Is there a way to filter a polars df given an external variable? I currently do it this way:
_df = (_df.with_columns(...)...)
_variable = 1
if _variable==1:
_df = _df.filter(pl.col("date")=="2020-02-01")
else:
_df = _df.filter(pl.col("seller")="Markets")
Is there a way to filter this way inside the first piece of code? like:
_variable = 1
_df = (_df
.with_columns(...)
.filter(pl.col("date")=="2020-02-01") if _variable==1 else
.filter(pl.col("seller")="Markets")
.sort(...)
...)
I ask this because I read that polars works better if you do everything at once instead of working as if it was a pandas dataframe
There's an implicit question here which is, is it better to chain afilter operation rather than set a df after a with_columns? Not really.

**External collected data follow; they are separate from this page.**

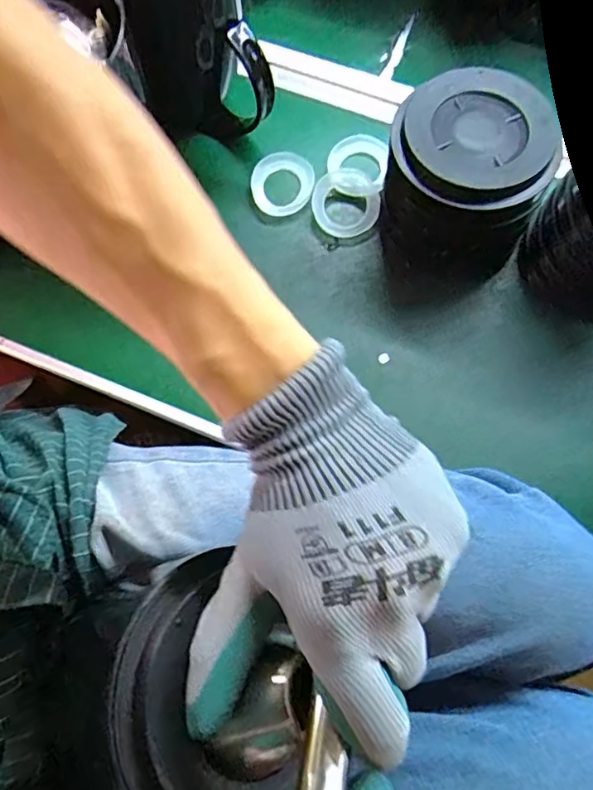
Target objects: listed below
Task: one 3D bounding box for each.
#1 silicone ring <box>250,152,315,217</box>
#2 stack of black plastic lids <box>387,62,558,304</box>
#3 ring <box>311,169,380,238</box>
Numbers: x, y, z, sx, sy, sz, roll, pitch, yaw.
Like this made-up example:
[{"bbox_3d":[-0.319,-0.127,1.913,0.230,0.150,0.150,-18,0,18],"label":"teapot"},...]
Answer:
[{"bbox_3d":[-0.012,-0.191,0.517,0.054,0.008,0.064,11,75,4],"label":"silicone ring"},{"bbox_3d":[0.129,-0.161,0.455,0.113,0.112,0.134,-7,75,-1],"label":"stack of black plastic lids"},{"bbox_3d":[0.044,-0.168,0.505,0.059,0.010,0.057,0,91,-3],"label":"ring"}]

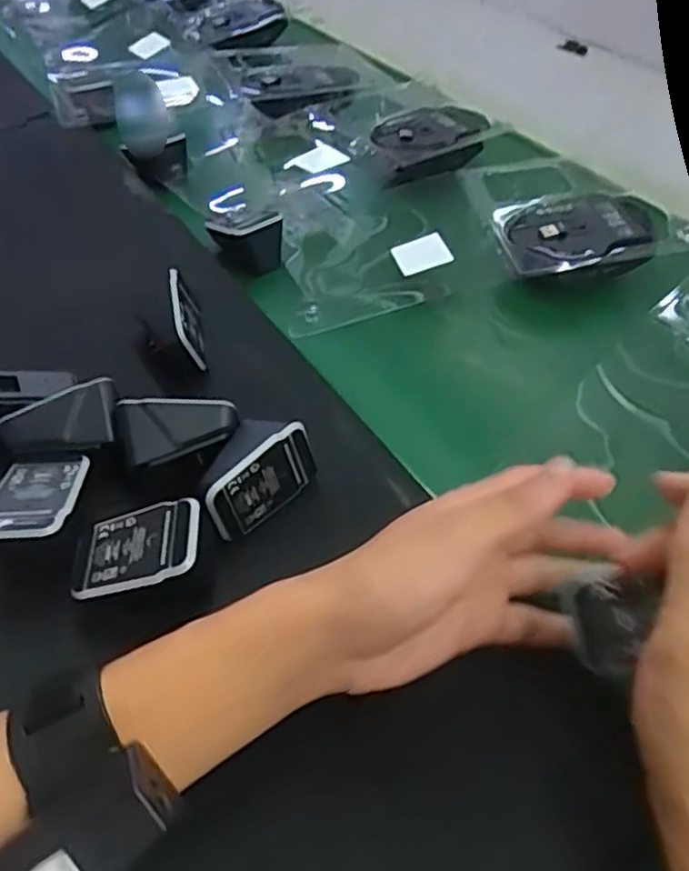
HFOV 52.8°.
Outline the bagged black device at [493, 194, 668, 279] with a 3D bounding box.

I read that polars works better if you do everything at once instead of working as if it was a pandas dataframe
It's true that in polars we don't want to do something like this
df = df.with_columns(c=pl.col('a') + pl.col('b'))
df = df.with_columns(d=pl.col('a') * pl.col('b'))
We just want to do
df = df.with_columns(
c=pl.col('a') + pl.col('b'),
d=pl.col('a') * pl.col('b')
)
The reason is that every expression that you give it at once, it'll run in parallel. If you chain multiple select or with_columns you're making it do each of those one after another rather than in parallel.
Bringing this back to the filter question, there's not a penalty for doing things like
_df = (_df.with_columns(...)...)
_variable = 1
if _variable==1:
_df = _df.filter(pl.col("date")=="2020-02-01")
else:
_df = _df.filter(pl.col("seller")="Markets")
instead of doing all the operations in a single chain which would look like this if you wanted to do it this way anyway
_variable = 1
_df = (_df
.with_columns(...)
.filter((pl.col("date")=="2020-02-01") if _variable==1 else
(pl.col("seller")=="Markets"))
.sort(...)
...)
The trick is that you do it inside the filter, just make sure to put your filter expressions in parenthesis.